## WORK INSTRUCTIONS:
Render every line of the rows below as a JSON list of strings, one string per line, leaving out blank lines.

## Source data:
-*-

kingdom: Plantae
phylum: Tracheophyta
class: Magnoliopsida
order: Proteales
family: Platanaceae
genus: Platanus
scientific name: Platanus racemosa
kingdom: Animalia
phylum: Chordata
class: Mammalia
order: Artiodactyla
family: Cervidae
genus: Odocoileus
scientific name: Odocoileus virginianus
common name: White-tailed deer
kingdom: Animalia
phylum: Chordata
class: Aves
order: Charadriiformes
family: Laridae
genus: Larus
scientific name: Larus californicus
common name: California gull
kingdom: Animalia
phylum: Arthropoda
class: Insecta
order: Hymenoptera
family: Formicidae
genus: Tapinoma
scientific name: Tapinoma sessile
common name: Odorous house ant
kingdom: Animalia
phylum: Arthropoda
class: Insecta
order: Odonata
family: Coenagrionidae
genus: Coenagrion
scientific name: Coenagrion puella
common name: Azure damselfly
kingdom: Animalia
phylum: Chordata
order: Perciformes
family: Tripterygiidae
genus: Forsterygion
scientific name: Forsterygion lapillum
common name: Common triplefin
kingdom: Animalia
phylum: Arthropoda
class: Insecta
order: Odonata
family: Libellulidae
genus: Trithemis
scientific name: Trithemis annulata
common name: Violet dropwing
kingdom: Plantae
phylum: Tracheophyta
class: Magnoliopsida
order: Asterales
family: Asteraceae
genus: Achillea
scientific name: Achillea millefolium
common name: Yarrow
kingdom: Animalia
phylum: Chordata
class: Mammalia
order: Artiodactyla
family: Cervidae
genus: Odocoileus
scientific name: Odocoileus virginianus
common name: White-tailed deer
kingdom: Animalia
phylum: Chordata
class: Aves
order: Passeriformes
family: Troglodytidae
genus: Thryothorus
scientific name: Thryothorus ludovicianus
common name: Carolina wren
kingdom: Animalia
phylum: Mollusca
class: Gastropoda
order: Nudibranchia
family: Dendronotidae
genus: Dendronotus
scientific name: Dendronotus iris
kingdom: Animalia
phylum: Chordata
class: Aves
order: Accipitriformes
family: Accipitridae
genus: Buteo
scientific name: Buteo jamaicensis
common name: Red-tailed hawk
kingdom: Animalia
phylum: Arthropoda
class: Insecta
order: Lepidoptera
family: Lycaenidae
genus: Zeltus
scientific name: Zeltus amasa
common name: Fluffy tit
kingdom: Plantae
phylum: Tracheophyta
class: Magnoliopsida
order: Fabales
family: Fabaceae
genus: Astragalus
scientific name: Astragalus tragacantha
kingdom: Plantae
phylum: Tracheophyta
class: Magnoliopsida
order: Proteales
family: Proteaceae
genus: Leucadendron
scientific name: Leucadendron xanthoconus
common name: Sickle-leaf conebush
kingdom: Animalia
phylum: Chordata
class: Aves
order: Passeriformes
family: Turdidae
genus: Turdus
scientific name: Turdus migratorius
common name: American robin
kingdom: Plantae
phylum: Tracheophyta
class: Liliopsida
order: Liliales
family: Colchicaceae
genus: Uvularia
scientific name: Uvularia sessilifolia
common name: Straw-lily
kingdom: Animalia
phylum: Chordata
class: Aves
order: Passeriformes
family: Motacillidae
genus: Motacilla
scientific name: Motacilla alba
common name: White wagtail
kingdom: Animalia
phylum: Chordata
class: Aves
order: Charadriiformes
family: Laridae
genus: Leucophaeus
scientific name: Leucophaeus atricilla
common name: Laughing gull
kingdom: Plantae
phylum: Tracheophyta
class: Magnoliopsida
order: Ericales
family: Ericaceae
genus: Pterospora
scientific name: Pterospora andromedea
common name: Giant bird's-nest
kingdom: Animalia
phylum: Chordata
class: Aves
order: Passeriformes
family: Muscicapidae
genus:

-*-

## RESPONSE TO THIS EXERCISE:
[
  "kingdom: Plantae",
  "phylum: Tracheophyta",
  "class: Magnoliopsida",
  "order: Proteales",
  "family: Platanaceae",
  "genus: Platanus",
  "scientific name: Platanus racemosa",
  "kingdom: Animalia",
  "phylum: Chordata",
  "class: Mammalia",
  "order: Artiodactyla",
  "family: Cervidae",
  "genus: Odocoileus",
  "scientific name: Odocoileus virginianus",
  "common name: White-tailed deer",
  "kingdom: Animalia",
  "phylum: Chordata",
  "class: Aves",
  "order: Charadriiformes",
  "family: Laridae",
  "genus: Larus",
  "scientific name: Larus californicus",
  "common name: California gull",
  "kingdom: Animalia",
  "phylum: Arthropoda",
  "class: Insecta",
  "order: Hymenoptera",
  "family: Formicidae",
  "genus: Tapinoma",
  "scientific name: Tapinoma sessile",
  "common name: Odorous house ant",
  "kingdom: Animalia",
  "phylum: Arthropoda",
  "class: Insecta",
  "order: Odonata",
  "family: Coenagrionidae",
  "genus: Coenagrion",
  "scientific name: Coenagrion puella",
  "common name: Azure damselfly",
  "kingdom: Animalia",
  "phylum: Chordata",
  "order: Perciformes",
  "family: Tripterygiidae",
  "genus: Forsterygion",
  "scientific name: Forsterygion lapillum",
  "common name: Common triplefin",
  "kingdom: Animalia",
  "phylum: Arthropoda",
  "class: Insecta",
  "order: Odonata",
  "family: Libellulidae",
  "genus: Trithemis",
  "scientific name: Trithemis annulata",
  "common name: Violet dropwing",
  "kingdom: Plantae",
  "phylum: Tracheophyta",
  "class: Magnoliopsida",
  "order: Asterales",
  "family: Asteraceae",
  "genus: Achillea",
  "scientific name: Achillea millefolium",
  "common name: Yarrow",
  "kingdom: Animalia",
  "phylum: Chordata",
  "class: Mammalia",
  "order: Artiodactyla",
  "family: Cervidae",
  "genus: Odocoileus",
  "scientific name: Odocoileus virginianus",
  "common name: White-tailed deer",
  "kingdom: Animalia",
  "phylum: Chordata",
  "class: Aves",
  "order: Passeriformes",
  "family: Troglodytidae",
  "genus: Thryothorus",
  "scientific name: Thryothorus ludovicianus",
  "common name: Carolina wren",
  "kingdom: Animalia",
  "phylum: Mollusca",
  "class: Gastropoda",
  "order: Nudibranchia",
  "family: Dendronotidae",
  "genus: Dendronotus",
  "scientific name: Dendronotus iris",
  "kingdom: Animalia",
  "phylum: Chordata",
  "class: Aves",
  "order: Accipitriformes",
  "family: Accipitridae",
  "genus: Buteo",
  "scientific name: Buteo jamaicensis",
  "common name: Red-tailed hawk",
  "kingdom: Animalia",
  "phylum: Arthropoda",
  "class: Insecta",
  "order: Lepidoptera",
  "family: Lycaenidae",
  "genus: Zeltus",
  "scientific name: Zeltus amasa",
  "common name: Fluffy tit",
  "kingdom: Plantae",
  "phylum: Tracheophyta",
  "class: Magnoliopsida",
  "order: Fabales",
  "family: Fabaceae",
  "genus: Astragalus",
  "scientific name: Astragalus tragacantha",
  "kingdom: Plantae",
  "phylum: Tracheophyta",
  "class: Magnoliopsida",
  "order: Proteales",
  "family: Proteaceae",
  "genus: Leucadendron",
  "scientific name: Leucadendron xanthoconus",
  "common name: Sickle-leaf conebush",
  "kingdom: Animalia",
  "phylum: Chordata",
  "class: Aves",
  "order: Passeriformes",
  "family: Turdidae",
  "genus: Turdus",
  "scientific name: Turdus migratorius",
  "common name: American robin",
  "kingdom: Plantae",
  "phylum: Tracheophyta",
  "class: Liliopsida",
  "order: Liliales",
  "family: Colchicaceae",
  "genus: Uvularia",
  "scientific name: Uvularia sessilifolia",
  "common name: Straw-lily",
  "kingdom: Animalia",
  "phylum: Chordata",
  "class: Aves",
  "order: Passeriformes",
  "family: Motacillidae",
  "genus: Motacilla",
  "scientific name: Motacilla alba",
  "common name: White wagtail",
  "kingdom: Animalia",
  "phylum: Chordata",
  "class: Aves",
  "order: Charadriiformes",
  "family: Laridae",
  "genus: Leucophaeus",
  "scientific name: Leucophaeus atricilla",
  "common name: Laughing gull",
  "kingdom: Plantae",
  "phylum: Tracheophyta",
  "class: Magnoliopsida",
  "order: Ericales",
  "family: Ericaceae",
  "genus: Pterospora",
  "scientific name: Pterospora andromedea",
  "common name: Giant bird's-nest",
  "kingdom: Animalia",
  "phylum: Chordata",
  "class: Aves",
  "order: Passeriformes",
  "family: Muscicapidae",
  "genus:"
]